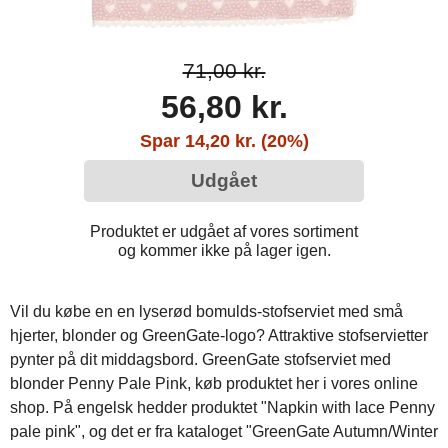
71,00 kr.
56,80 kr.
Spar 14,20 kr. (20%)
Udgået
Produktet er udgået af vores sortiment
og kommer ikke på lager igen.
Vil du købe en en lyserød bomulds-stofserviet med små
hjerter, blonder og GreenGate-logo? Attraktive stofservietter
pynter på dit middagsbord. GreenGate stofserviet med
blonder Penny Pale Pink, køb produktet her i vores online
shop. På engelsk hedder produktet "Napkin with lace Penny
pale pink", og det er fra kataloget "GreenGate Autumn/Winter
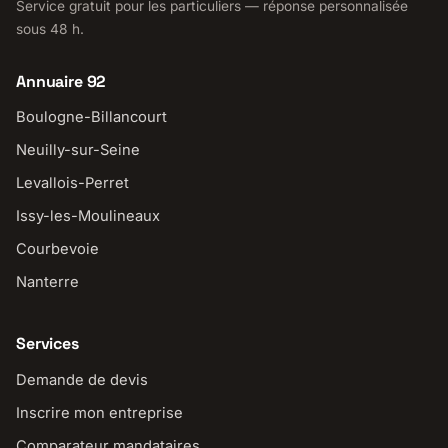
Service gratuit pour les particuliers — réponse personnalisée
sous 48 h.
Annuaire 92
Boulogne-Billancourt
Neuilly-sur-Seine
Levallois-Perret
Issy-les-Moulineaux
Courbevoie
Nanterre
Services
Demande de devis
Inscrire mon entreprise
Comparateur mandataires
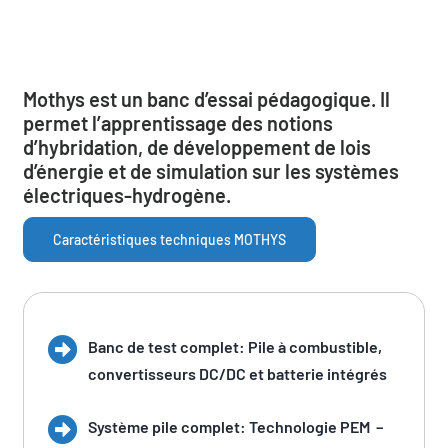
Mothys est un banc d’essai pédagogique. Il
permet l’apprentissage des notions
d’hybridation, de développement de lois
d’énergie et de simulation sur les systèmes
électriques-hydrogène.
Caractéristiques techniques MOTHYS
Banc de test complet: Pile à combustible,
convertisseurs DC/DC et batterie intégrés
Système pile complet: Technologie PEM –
■ ■ ■ ■ ■ ■ ■
Task :: Copy out every line of text from the rows above, word for word and in the same order, leaving the pictures out.

Written solution ::
71,00 kr.
56,80 kr.
Spar 14,20 kr. (20%)
Udgået
Produktet er udgået af vores sortiment
og kommer ikke på lager igen.
Vil du købe en en lyserød bomulds-stofserviet med små
hjerter, blonder og GreenGate-logo? Attraktive stofservietter
pynter på dit middagsbord. GreenGate stofserviet med
blonder Penny Pale Pink, køb produktet her i vores online
shop. På engelsk hedder produktet "Napkin with lace Penny
pale pink", og det er fra kataloget "GreenGate Autumn/Winter
Service gratuit pour les particuliers — réponse personnalisée
sous 48 h.
Annuaire 92
Boulogne-Billancourt
Neuilly-sur-Seine
Levallois-Perret
Issy-les-Moulineaux
Courbevoie
Nanterre
Services
Demande de devis
Inscrire mon entreprise
Comparateur mandataires
Mothys est un banc d’essai pédagogique. Il
permet l’apprentissage des notions
d’hybridation, de développement de lois
d’énergie et de simulation sur les systèmes
électriques-hydrogène.
Caractéristiques techniques MOTHYS
Banc de test complet: Pile à combustible,
convertisseurs DC/DC et batterie intégrés
Système pile complet: Technologie PEM –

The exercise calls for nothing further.